If you work in a shelter or rescue, stop with the sob stories and emotional blackmail. If the only way you can save that dog is through suckering some soft-hearted person into taking them on, then I have some serious concerns. I’m not saying that you shouldn’t make your adopters feel like heroes. They are! However, you and I both know that most homeless dogs aren’t broken, merely unlucky. Let’s focus on their good traits, those things that will make them wonderful pets. Let’s focus on that ideal home and talk about why that home will be so incredibly lucky to have this great dog. Let’s do everything we can to make sure that the next home this dog winds up in is his last. Let’s make such solid, perfect matches that our adopters would do anything to keep that dog for the rest of his days, such solid matches that those people come back to you ten or fifteen years down the line when they are ready for another dog.
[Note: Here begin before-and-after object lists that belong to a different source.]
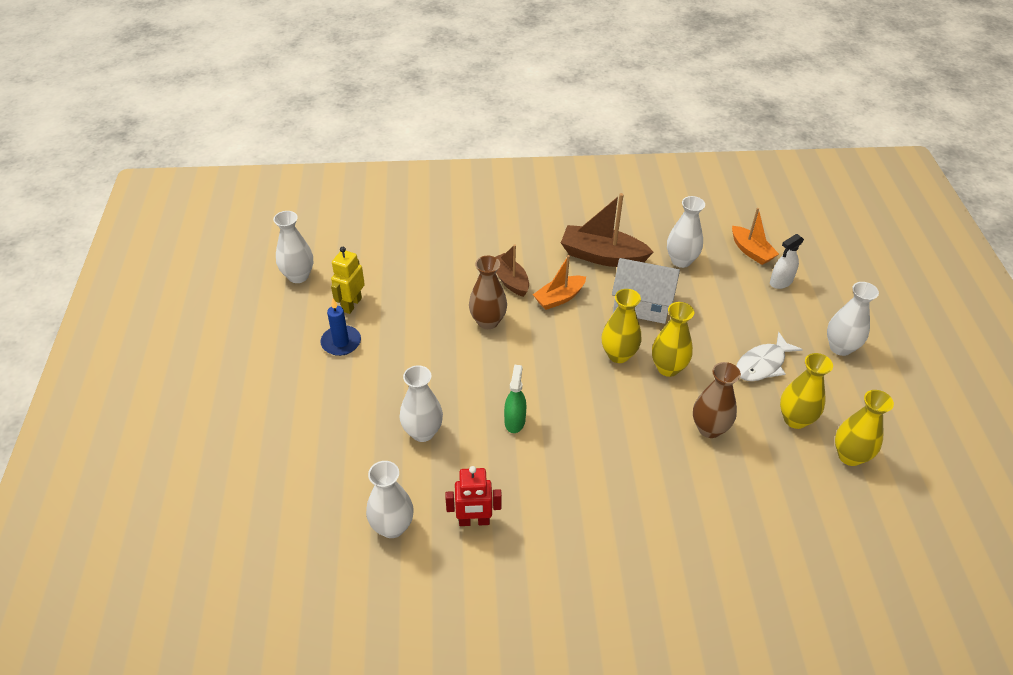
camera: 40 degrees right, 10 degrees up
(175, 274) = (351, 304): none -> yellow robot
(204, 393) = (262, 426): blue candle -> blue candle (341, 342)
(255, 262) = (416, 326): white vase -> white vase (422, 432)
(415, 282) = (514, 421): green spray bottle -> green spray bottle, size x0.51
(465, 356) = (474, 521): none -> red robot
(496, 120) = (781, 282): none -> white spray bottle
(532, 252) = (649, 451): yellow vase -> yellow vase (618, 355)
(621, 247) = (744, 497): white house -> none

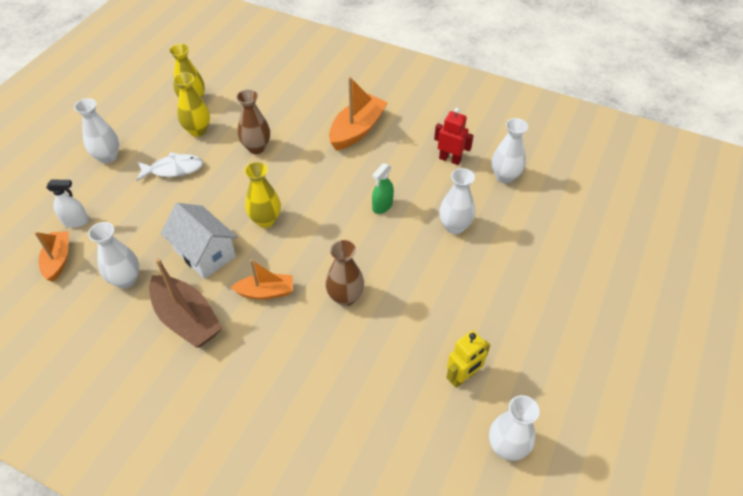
camera: 150 degrees left, 5 degrees up
(341, 342) = (489, 336): blue candle -> none
(510, 280) = (294, 333): brown boat -> none
(618, 511) = (357, 130): none -> orange boat
(668, 368) = (240, 195): yellow vase -> none

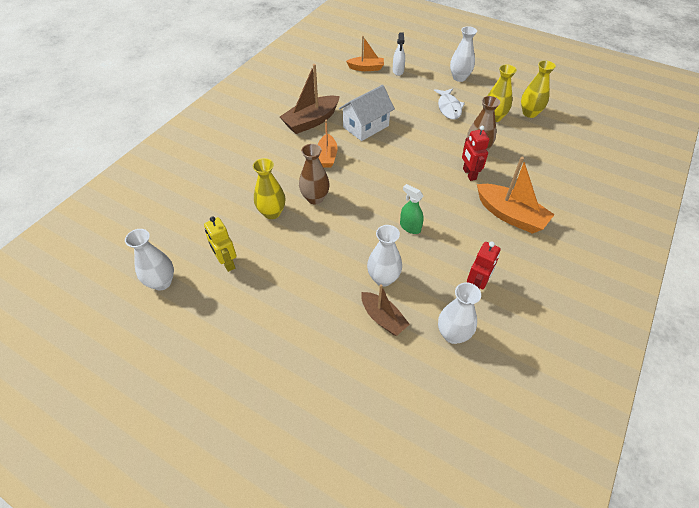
camera: 95 degrees right, 0 degrees up
(126, 279) = (347, 95): white vase -> none
(265, 220) = (395, 155): yellow vase -> yellow vase (272, 213)
(297, 156) = (469, 174): none -> red robot
(501, 225) = (383, 318): none -> brown boat

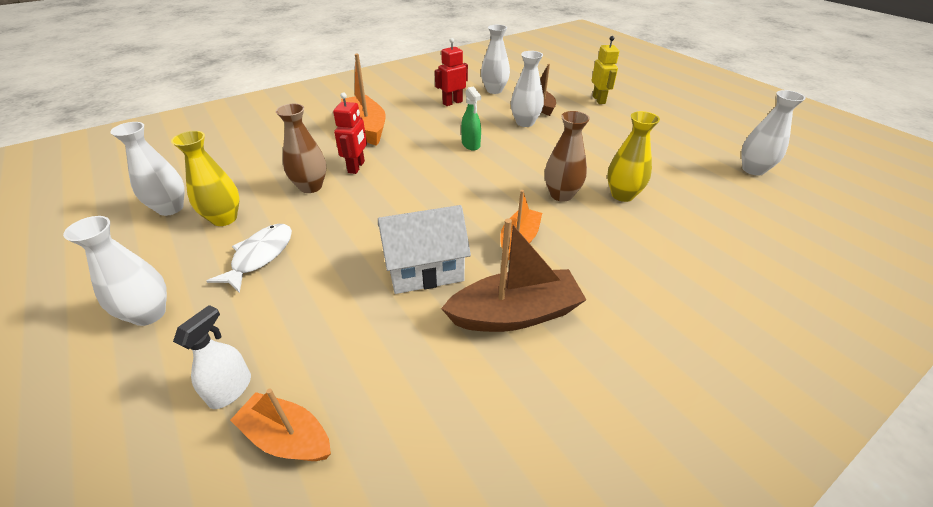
camera: 155 degrees left, 10 degrees down
(227, 263) = (680, 166): yellow robot -> yellow robot (599, 100)
(529, 113) = (170, 208): yellow vase -> white vase

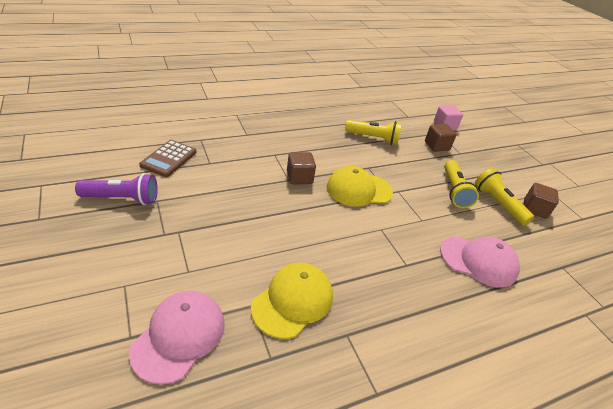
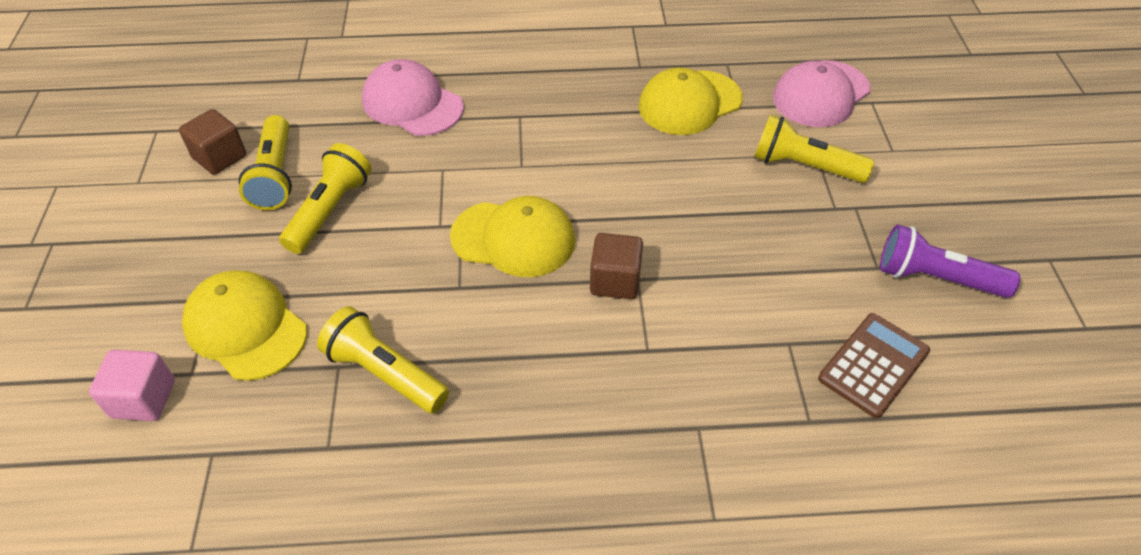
camera: 155 degrees left, 10 degrees up
(198, 258) = (804, 166): none -> yellow flashlight
(436, 146) = (245, 328): brown cube -> yellow cap

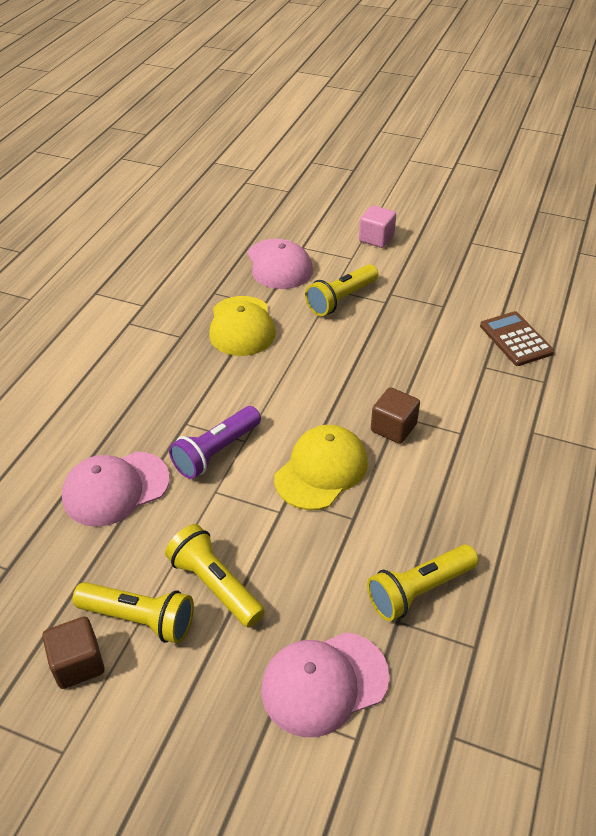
camera: 65 degrees left, 5 degrees down
(143, 399) = (371, 786): pink cube -> pink cube (376, 238)
(245, 328) = (324, 683): yellow cap -> pink cap
(935, 278) = (463, 288): purple flashlight -> purple flashlight (216, 452)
Don’t adopt a dog because he needs you. Adopt a dog because you need him. Adopt a dog because you will make one another happy. Adopt a dog because you can’t imagine your life without him. There is no better feeling in the world, and no more heroic thing you can do.

173 responses to “Why You Shouldn’t Adopt a Dog

  1. How about “consider the ramifications before adopting a less adoptable dog”? I lost my dog two months ago. I was holding her when she went. I can’t really think about adoption now; it feels like betrayal. She was by my side for eleven-and-a-half years, since I was 19 years old. We were a team for all my adult life. Without a dog, I also don’t get out. I don’t have a fenced yard: I walked her most days (unless the weather was really, really awful) and took her outside at least several times a day. Most of my neighbors I know I terms of dogs. For the last six years, I’ve been walking a child-loving pit bull. The kind of dog who thought that any amount of pulling and poking was lovely when it involved small, cute faces I tongue reach. A dog who loved, and was loved by, all the children she knew. With other dogs it was a toss-up, but with children, she was consistent, patient, and loving.

    I’m accustomed to waking up multiple times during the night to go outside for a potty break; hell, as much as I grumbled at the time, I miss it! I had a perfect setup of a big, heavy cloak and a pair of knockoff Uggs that could be thrown on quickly, so even standing outside at night in the middle of winter was doable. I even miss cleaning up after the accidents.
    And a dog in need is what might override my guilt, the fear of replacing my baby (as though anybody ever could!)

    I don’t *want* any other dog — but honestly, I’m I need of rescuing, and I suspect that it will have to be a dog who needs it too. That need is probably the only thing that might get me out again.

    I can’t be the only person for whom the possibility of a mutual need is the only logical option? Surely other dog people need that after losing a best friend? It seems to me like sometimes, what you need is to be needed. And I suspect that that’s true of both humans and dogs.

    So if I’m looking for a dog, it’s a pit bull in great need that I would want. Is that a bad thing? Pits are what I know, and I can’t quite consider anybody who isn’t as broken as I am.

    Sure, there are limits. I have a cat and a free-roaming ferret (who both grew up with my dog) amd I couldn’t keep a dog who was agressive towards them. But besides that safety issue, I’m pretty sure that what i need is the need.

  2. Claudia Prather

    Maggie you are absolutely right. Need is something some of us feel and it isn’t out of pity for the animal you want to adopt but a need within yourself that says I need to be needed, which the author completely negated. I tell potential adopters that have recently lost their pet they are honoring the dog/cat recently lost by adopting another.